Les deux parties ont convenu de l'importance d'activer le concept de règles d'origine cumulatives sur le continent africain, permettant ainsi de réaliser les étapes de production dans plusieurs pays et d'autoriser l'accès des produits aux marchés régionaux en tant que produits d'origine africaine. La possibilité d'appliquer ce modèle à divers secteurs a également été abordée, notamment l'ingénierie, l'automobile et l'industrie manufacturière.
Les deux parties ont discuté du projet de coopération en matière d'investissement dans le secteur automobile entre l'Égypte et l'Union douanière d'Afrique australe (SACU). La partie égyptienne a affirmé son intérêt à faire progresser ce dossier, tandis que la partie sud-africaine a confirmé sa capacité technique et sa volonté de poursuivre le processus de coopération et de signer les protocoles proposés.

Les discussions ont également porté sur l'industrie pharmaceutique, où l'importance d'accélérer les procédures d'enregistrement et d'approbation des produits entre les deux parties a été soulignée, afin de renforcer le commerce pharmaceutique intracontinental.

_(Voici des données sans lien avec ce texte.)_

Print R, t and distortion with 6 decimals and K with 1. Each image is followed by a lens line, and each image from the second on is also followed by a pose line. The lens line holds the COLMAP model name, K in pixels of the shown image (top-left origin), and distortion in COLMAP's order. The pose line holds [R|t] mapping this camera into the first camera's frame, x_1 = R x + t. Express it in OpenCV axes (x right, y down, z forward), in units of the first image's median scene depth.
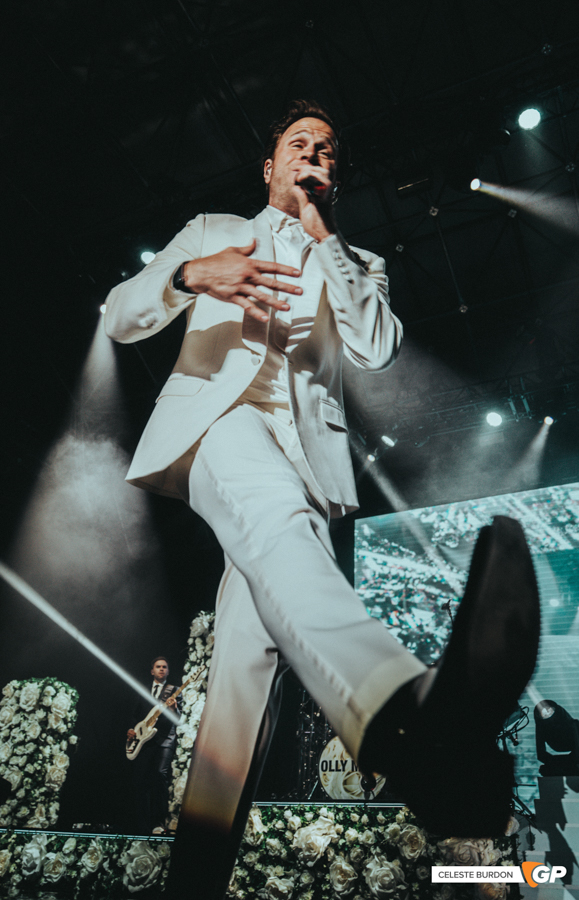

Les deux parties ont convenu de l'importance de tenir des réunions techniques virtuelles entre les autorités compétentes des deux pays afin de discuter des possibilités d'intégration industrielle dans ce secteur vital et d'harmoniser la production locale avec les importations en provenance de différents marchés.
La réunion a souligné l’importance de renforcer la coordination entre les pays africains au sein des instances internationales, notamment au sein de l’Organisation mondiale du commerce, afin de permettre l’adoption de positions unifiées sur les questions commerciales d’intérêt commun et de renforcer le pouvoir de négociation du continent.
Il a également été question d'organiser des salons commerciaux réciproques entre les deux pays, notamment un salon égyptien en Afrique du Sud et un salon sud-africain en Égypte, dans le but de soutenir la communication entre le secteur privé et de renforcer les possibilités de partenariats directs entre entreprises.

Les deux parties ont affirmé que les expositions constituent un outil efficace et pratique pour accélérer les échanges commerciaux par rapport aux missions traditionnelles.
Les discussions se sont conclues en insistant sur la nécessité de poursuivre la coordination entre les deux parties dans la période à venir et de travailler à transformer les propositions formulées en plans d'action concrets par le biais de canaux techniques et institutionnels, de manière à soutenir la voie de la coopération économique entre l'Égypte et l'Afrique du Sud et à renforcer l'intégration économique africaine.